La clarinette prend ses aises, s'installe avec flute et violon pour compagnons. Cela s'emballe rapidement quand piano et percussions font irruption, bordés par saxophone et trombone.La contrebasse s'inmisse insidieusement et tout s'anime de concert.La clarinette tient le haut du pavé, dominante, persuasive, personnage triomphant à part entière, fière et altière.Un solo lumineux s'y déploie, enrobé par les autres instrument de l'ensemble: des impacts en piqués, détachés des cordes...Claire et limpide , la clarinette se joue des difficultés et franchit les "handicaps" de cette course folle.C'est elle, la princesse des arbres en fleurs", temps des cerisiers en effervescente floraison, mythe et légende d'un Japon ici évoqué dans toute sa précipitation poétique!
"Collision simultanée" de Jeremias Iturra, concerto pour saxophone-Vincent David-démarre en attaque virulente, dans le vif, fracassante.Le saxophone s'affole, déborde, alors que le piano ponctue ses péripéties en résonance préparées.Alerte, il frémit, résonne, dégringole, se heurte aux sonorités qu'il produit: tumulte, chaos général avant une accalmie salutaire en contraste, grâce au violon, sous les doigts de Alexandra Greffin-Klein, rieuse et souriante interprète complice.Turbulences et tectonique des plaques garantie pour ce séisme chaotique qui respire aussi pour mieux dynamiser la donne musicale.Saxophone comme une sirène, grondante de navire rentrant au port: l'artiste physiquement impliqué dans le jeu, avec des postures de danseur de cordes, en phase avec ce funambulisme sonore!Exploration fertile du piano dans des chatouillis, griffures singulières, ne touchant pas les notes convenues pour aller en glaner d'autres sur les cordes des marteaux, dans les entrailles de l'instrument.De très riches sonorités, explosions de sons, tonitruants, toniques, effervescents pour cette "collision" des électrons libres de la composition!

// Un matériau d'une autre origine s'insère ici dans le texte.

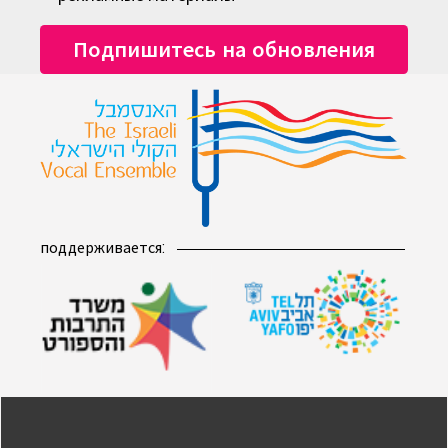
поддерживается: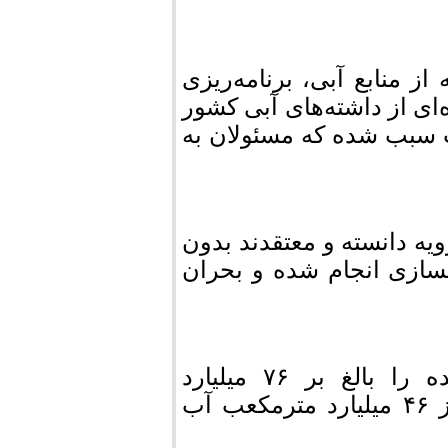
از منابع آبی، برنامه‌ریزی
ی از داشته‌های آبی کشور
سبب شده که مسئولان به
یه دانسته و معتقدند بدون
سازی انجام شده و بحران
حمیدرضا چیت‌چیان حجم سدهای ساخته شده را بالغ بر ۷۶ میلیارد
مترمکعب اعلام کرده است در حالی‌که بیش از ۴۶ میلیارد مترمکعب آب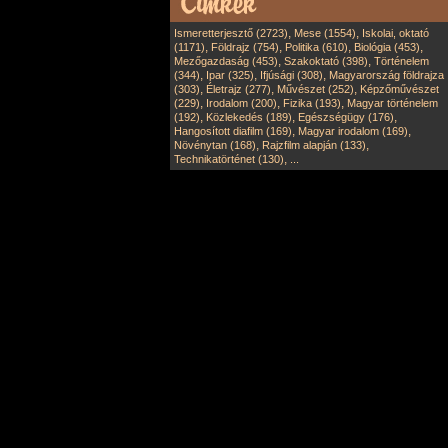
,
,
Ismeretterjesztő (2723)
Mese (1554)
Iskolai, oktató
,
,
,
,
(1171)
Földrajz (754)
Politika (610)
Biológia (453)
,
,
Mezőgazdaság (453)
Szakoktató (398)
Történelem
,
,
,
(344)
Ipar (325)
Ifjúsági (308)
Magyarország földrajza
,
,
,
(303)
Életrajz (277)
Művészet (252)
Képzőművészet
,
,
,
(229)
Irodalom (200)
Fizika (193)
Magyar történelem
,
,
,
(192)
Közlekedés (189)
Egészségügy (176)
,
,
Hangosított diafilm (169)
Magyar irodalom (169)
,
,
Növénytan (168)
Rajzfilm alapján (133)
,
Technikatörténet (130)
...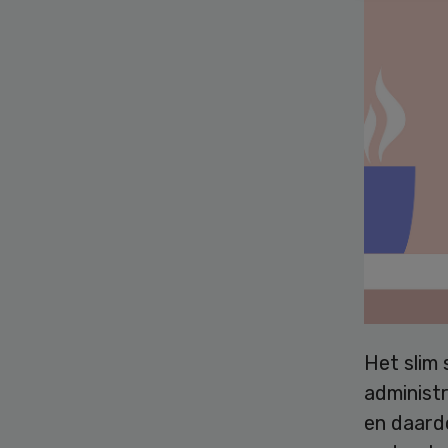
Het slim 
administ
en daardo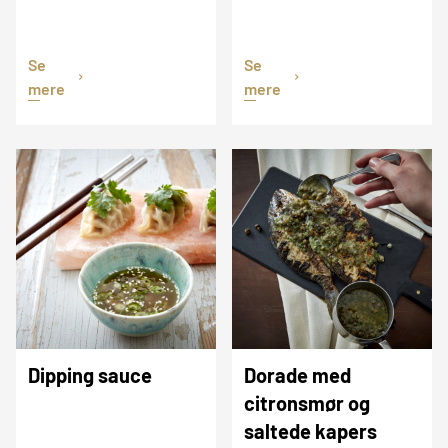
Se
Se
mere
mere
Dipping sauce
Dorade med
citronsmør og
saltede kapers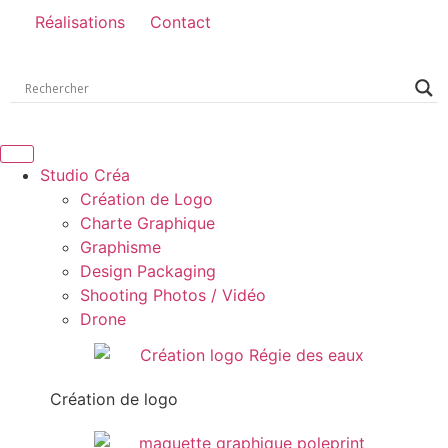
Réalisations
Contact
Studio Créa
Création de Logo
Charte Graphique
Graphisme
Design Packaging
Shooting Photos / Vidéo
Drone
Création de logo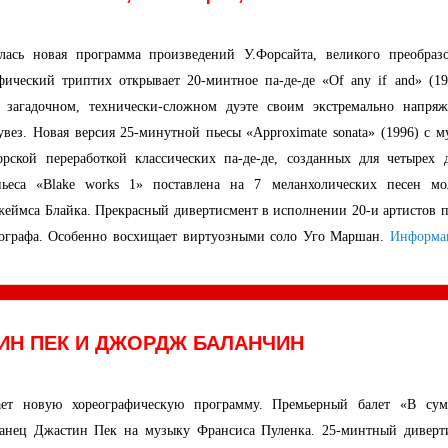
ась новая программа произведений У.Форсайта, великого преобразо
афический триптих открывает 20-минтное па-де-де «Of any if and» (19
 загадочном, технически-сложном дуэте своим экстремально напря
вез. Новая версия 25-минутной пьесы «Approximate sonata» (1996) с м
орской переработкой классических па-де-де, созданных для четырех д
пьеса «Blake works 1» поставлена на 7 меланхолических песен мо
жеймса Блайка. Прекрасный дивертисмент в исполнении 20-и артистов п
еографа. Особенно восхищает виртуозными соло Уго Маршан.
Информа
ИН ПЕК И ДЖОРДЖ БАЛАНЧИН
ает новую хореографическую программу. Премьерный балет «В сум
канец Джастин Пек на музыку Франсиса Пуленка. 25-минтный диверт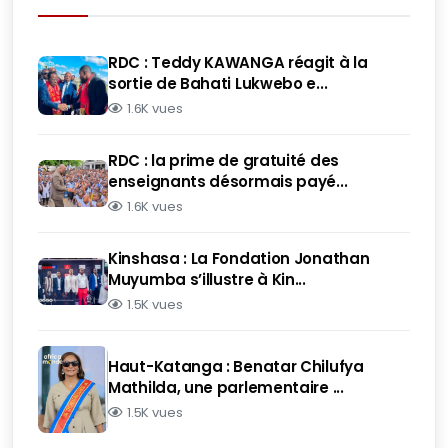
RDC : Teddy KAWANGA réagit à la
sortie de Bahati Lukwebo e...
1.6K vues
RDC : la prime de gratuité des
enseignants désormais payé...
1.6K vues
Kinshasa : La Fondation Jonathan
Muyumba s’illustre à Kin...
1.5K vues
Haut-Katanga : Benatar Chilufya
Mathilda, une parlementaire ...
1.5K vues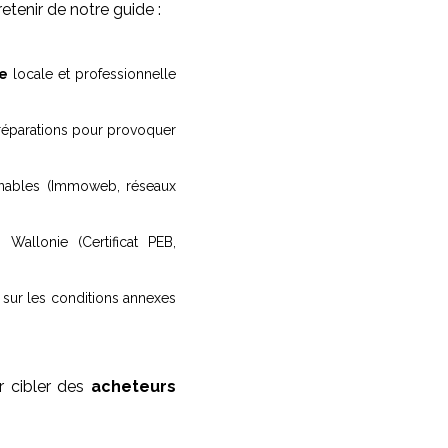
etenir de notre guide :
re
locale et professionnelle
réparations pour provoquer
rnables (Immoweb, réseaux
allonie (Certificat PEB,
 sur les conditions annexes
r cibler des
acheteurs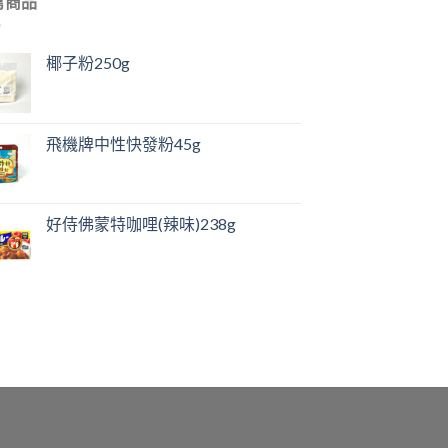
薦商品
椰子粉250g
飛機牌中性快發粉45g
好侍佛蒙特咖哩(辣味)238g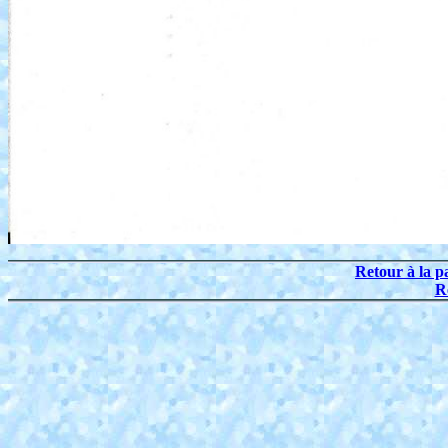
Retour à la p
R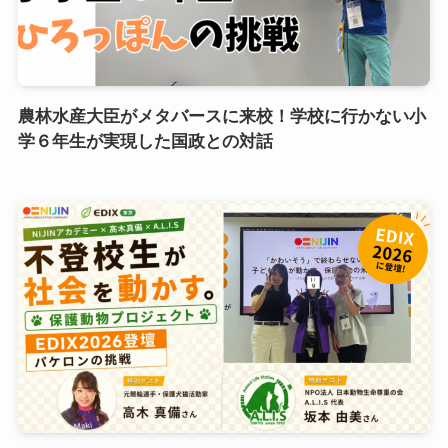
農林水産大臣がメタバースに来校！学校に行かない小
学６年生が実現した国政との対話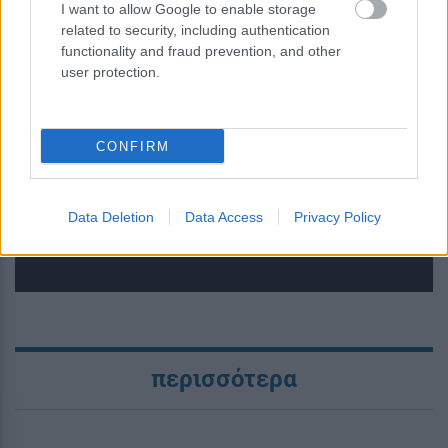
I want to allow Google to enable storage
related to security, including authentication
functionality and fraud prevention, and other
user protection.
Νέοι υπέρλεπτοι υπεραγωγοί
ανοίγουν τον δρόμο για μικρότερες
CONFIRM
και αποδοτικότερες κβαντικές
συσκευές
Data Deletion
Data Access
Privacy Policy
περισσότερα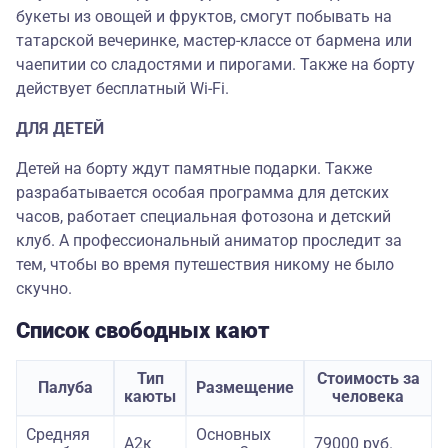
букеты из овощей и фруктов, смогут побывать на
татарской вечеринке, мастер-классе от бармена или
чаепитии со сладостями и пирогами. Также на борту
действует бесплатный Wi-Fi.
ДЛЯ ДЕТЕЙ
Детей на борту ждут памятные подарки. Также
разрабатывается особая программа для детских
часов, работает специальная фотозона и детский
клуб. А профессиональный аниматор проследит за
тем, чтобы во время путешествия никому не было
скучно.
Список свободных кают
Тип
Стоимость за
Палуба
Размещение
каюты
человека
Средняя
Основных
А2к
79000 руб.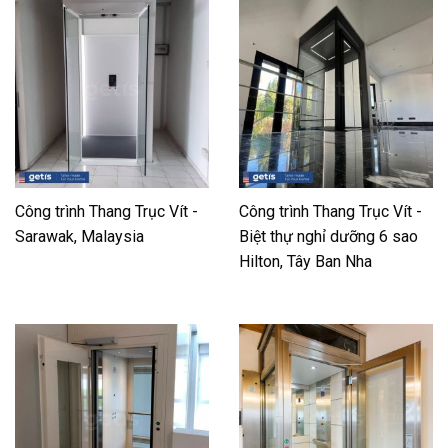
Công trình Thang Trục Vít -
Công trình Thang Trục Vít -
Sarawak, Malaysia
Biệt thự nghỉ dưỡng 6 sao
Hilton, Tây Ban Nha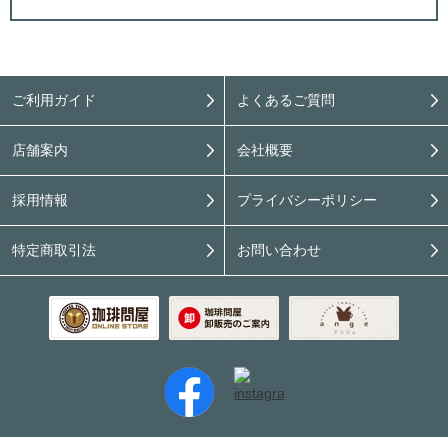
ご利用ガイド
よくあるご質問
店舗案内
会社概要
採用情報
プライバシーポリシー
特定商取引法
お問い合わせ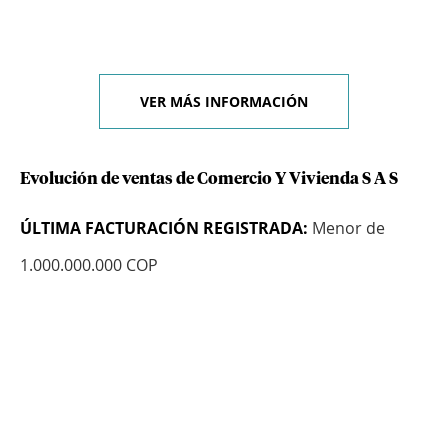
VER MÁS INFORMACIÓN
Evolución de ventas de Comercio Y Vivienda S A S
ÚLTIMA FACTURACIÓN REGISTRADA:
Menor de
1.000.000.000 COP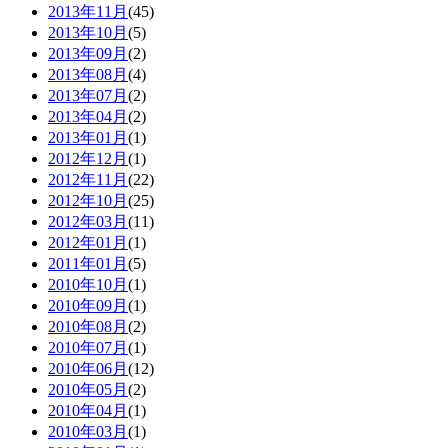
2013年11月
(45)
2013年10月
(5)
2013年09月
(2)
2013年08月
(4)
2013年07月
(2)
2013年04月
(2)
2013年01月
(1)
2012年12月
(1)
2012年11月
(22)
2012年10月
(25)
2012年03月
(11)
2012年01月
(1)
2011年01月
(5)
2010年10月
(1)
2010年09月
(1)
2010年08月
(2)
2010年07月
(1)
2010年06月
(12)
2010年05月
(2)
2010年04月
(1)
2010年03月
(1)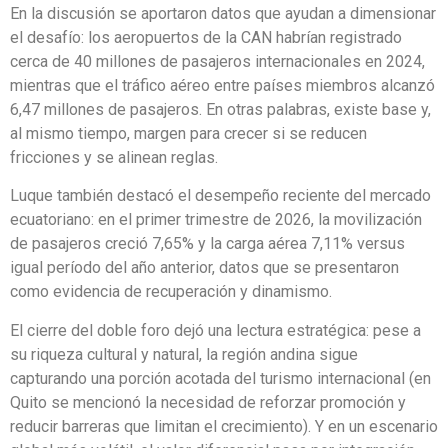
En la discusión se aportaron datos que ayudan a dimensionar
el desafío: los aeropuertos de la CAN habrían registrado
cerca de 40 millones de pasajeros internacionales en 2024,
mientras que el tráfico aéreo entre países miembros alcanzó
6,47 millones de pasajeros. En otras palabras, existe base y,
al mismo tiempo, margen para crecer si se reducen
fricciones y se alinean reglas.
Luque también destacó el desempeño reciente del mercado
ecuatoriano: en el primer trimestre de 2026, la movilización
de pasajeros creció 7,65% y la carga aérea 7,11% versus
igual período del año anterior, datos que se presentaron
como evidencia de recuperación y dinamismo.
El cierre del doble foro dejó una lectura estratégica: pese a
su riqueza cultural y natural, la región andina sigue
capturando una porción acotada del turismo internacional (en
Quito se mencionó la necesidad de reforzar promoción y
reducir barreras que limitan el crecimiento). Y en un escenario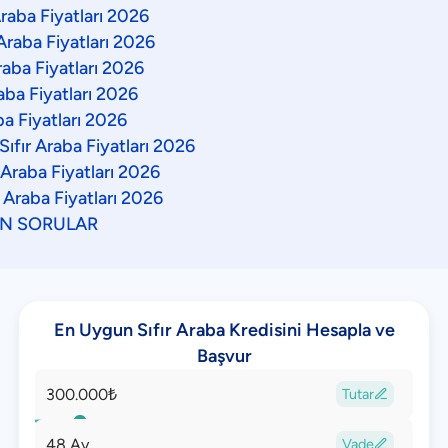
raba Fiyatları 2026
Araba Fiyatları 2026
raba Fiyatları 2026
aba Fiyatları 2026
ba Fiyatları 2026
ıfır Araba Fiyatları 2026
 Araba Fiyatları 2026
 Araba Fiyatları 2026
AN SORULAR
En Uygun Sıfır Araba Kredisini Hesapla ve
Başvur
Tutar

Vade
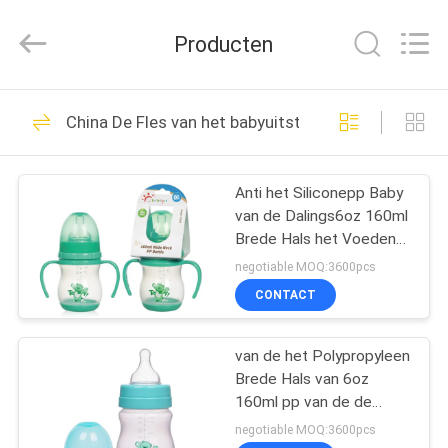
2026
Sundelight
Infant
Producten
products
Ltd..
All
Rights
THUIS
Reserved.
47
China De Fles van het babyuitsteeksel
Pasgeboren Baby
PRODUCTEN
het Voeden Fles
Anti het Siliconepp Baby
van de Dalings6oz 160ml
VIDEOS
Brede Hals het Voeden
Fles
negotiable MOQ:3600pcs
OVER
CONTACT
50
ONS
van de het Polypropyleen
Polypropyleenzuigfless
Brede Hals van 6oz
FABRIEKSREIS
160ml pp van de de
Boogbaby het
negotiable MOQ:3600pcs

Enfin "Temps libre" de Antonio Tules avec la soliste espiègle au violon, Alexandra Greffin-Klein notre "Valéria Bruni Tedeshi", virtuose des cordes!Entrée cinglante, imposante, furieuse dans des déferlements sonores plein de contrastes et suspensions: elle se cambre et vit la musique avec passion, servant l'oeuvre avec maestro.Cordes pincées, effets de claques en éclats et impacts sonores... Des vagues déferlent qui submergent, envahissent le plateau, s'enroulent, se heurtent Quelques perles de musique au piano pour s'évader et le retour de la virulence du violon qui va gagner du terrain sur les autres, en un combat singulier! Descentes dans les abysses du son, abîmes ouvertes qui absorbent en spirale les tonalités graves, plongeons multiples, et voilà que l'on refait surface, la tête hors de l'eau, sonné et perturbé mais secoué, enchanté. Dans des sur-aigus ascendants inouïs, furieux, ce "temps libre" est bien rempli!
Au final c'est toute la sacrada familia de la composition qui vient saluer: enseignants, interprètes, compositeurs....Quelle belle et nombreuse famille réunie pour l'amour de la musique de notre temps: à partager absolument dans ce laboratoire ouvert et généreux de la création et du savoir faire, du savoir être ensemble! Pas "courant" pour ce "court circuit" électrisant!